Spin wave excitations in the tetragonal double perovskite Sr$_2$CuWO$_6$

TL;DR

This study investigates spin wave excitations in Sr$_2$CuWO$_6$ using inelastic neutron scattering, revealing highly two-dimensional magnetic interactions and a weak anisotropy, with experimental and theoretical analyses providing new insights into its magnetic properties.

Contribution

The paper combines experimental neutron scattering data with theoretical calculations to show that next nearest neighbour interactions dominate in Sr$_2$CuWO$_6$, contrasting previous ab-initio results.

Findings

Dispersive spin wave modes observed at 6 K

Partial survival of spin waves above T_N=24 K

Next nearest neighbour interactions are strongest

Abstract

Sr$_2$CuWO$_6$ is a double perovskite proposed to be at the border between two and three dimensional magnetism, with a square lattice of $S=\frac{1}{2}$ Cu$^{2+}$ ions. We have used inelastic neutron scattering to investigate the spin wave excitations of the system, to find out how they evolve as a function of temperature, as well as to obtain information about the magnetic exchange interactions. We observed well defined dispersive spin wave modes at $6$~K, which partially survive above the magnetic ordering temperature, $T_N=24$~K. Linear spin wave theory is used to determine the exchange interactions revealing them to be highly two-dimensional in nature.
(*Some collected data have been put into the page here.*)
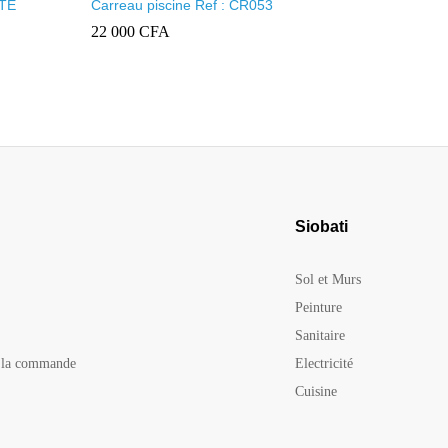
TE
Carreau piscine Ref : CR053
CARREAU 
22 000
CFA
7 500
CF
Siobati
Sol et Murs
Peinture
Sanitaire
e la commande
Electricité
Cuisine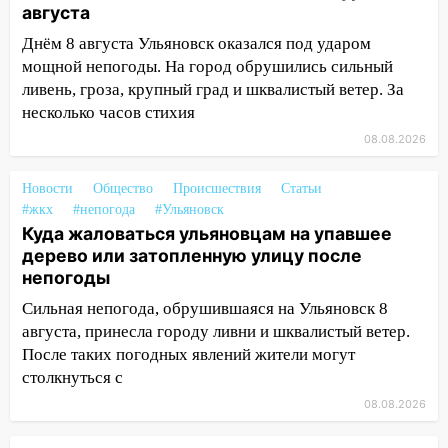
августа
затопленные улицы
Днём 8 августа Ульяновск оказался под ударом
14:28
Ураган вырвал остановку на улице
мощной непогоды. На город обрушились сильный
Деева в Заволжье
ливень, гроза, крупный град и шквалистый ветер. За
несколько часов стихия
14:26
Жители Ульяновска сами
пытаются расчистить ливнёвки, не
08.08.2026
дождавшись коммунальщиков
Новости
Общество
Происшествия
Статьи
14:16
Шторм продолжает ломать город:
#жкх
#непогода
#Ульяновск
на улице Любови Шевцовой рухнул
Куда жаловаться ульяновцам на упавшее
светофор
дерево или затопленную улицу после
непогоды
14:14
Студента из Ульяновска обманули
мошенники под видом преподавателя
Сильная непогода, обрушившаяся на Ульяновск 8
августа, принесла городу ливни и шквалистый ветер.
14:12
Куда жаловаться ульяновцам на
После таких погодных явлений жители могут
упавшее дерево или затопленную улицу
столкнуться с
после непогоды
08.08.2026
13:59
В Новом городе ураганным
ветром сорвало опалубку со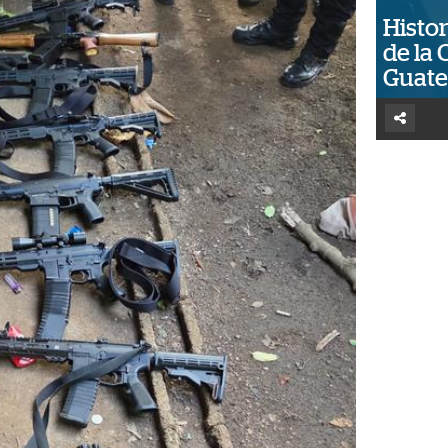
Histor
de la 
Guat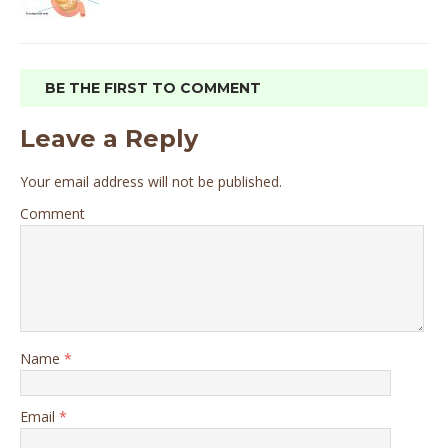
BE THE FIRST TO COMMENT
Leave a Reply
Your email address will not be published.
Comment
Name
*
Email
*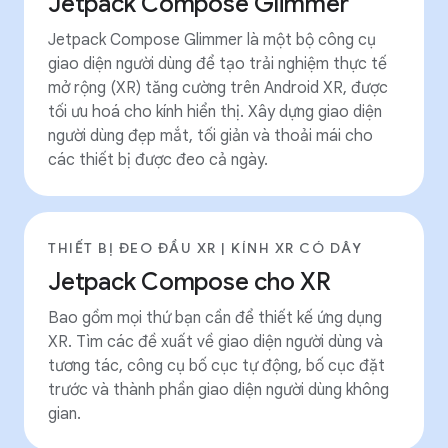
Jetpack Compose Glimmer
Jetpack Compose Glimmer là một bộ công cụ
giao diện người dùng để tạo trải nghiệm thực tế
mở rộng (XR) tăng cường trên Android XR, được
tối ưu hoá cho kính hiển thị. Xây dựng giao diện
người dùng đẹp mắt, tối giản và thoải mái cho
các thiết bị được đeo cả ngày.
THIẾT BỊ ĐEO ĐẦU XR | KÍNH XR CÓ DÂY
Jetpack Compose cho XR
Bao gồm mọi thứ bạn cần để thiết kế ứng dụng
XR. Tìm các đề xuất về giao diện người dùng và
tương tác, công cụ bố cục tự động, bố cục đặt
trước và thành phần giao diện người dùng không
gian.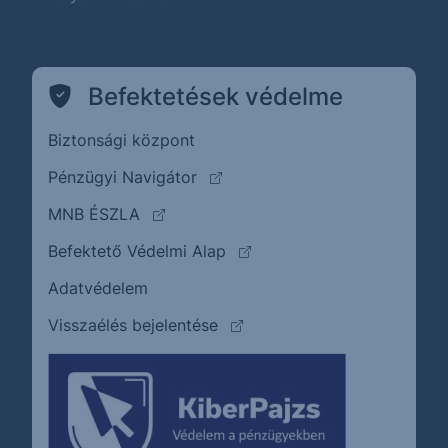
Befektetések védelme
Biztonsági központ
(külső oldalra ugrik)
Pénzügyi Navigátor
(külső oldalra ugrik)
MNB ÉSZLA
(külső oldalra ugrik)
Befektető Védelmi Alap
Adatvédelem
(külső oldalra ugrik)
Visszaélés bejelentése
Density functional theory calculations are presented supporting this experimental finding, which is in contrast to a previous \emph{ab-initio} study of the magnetic interactions. Our analysis confirms that not the nearest neighbour, but the next nearest neighbour interactions in the tetragonal $ab$ plane are the strongest. Low incident energy measurements reveal the opening of a $0.6(1)$~meV gap below $T_N$, which suggests the presence of a very weak single ion anisotropy term in the form of an easy axis along $\hat{\mathbf{a}}$.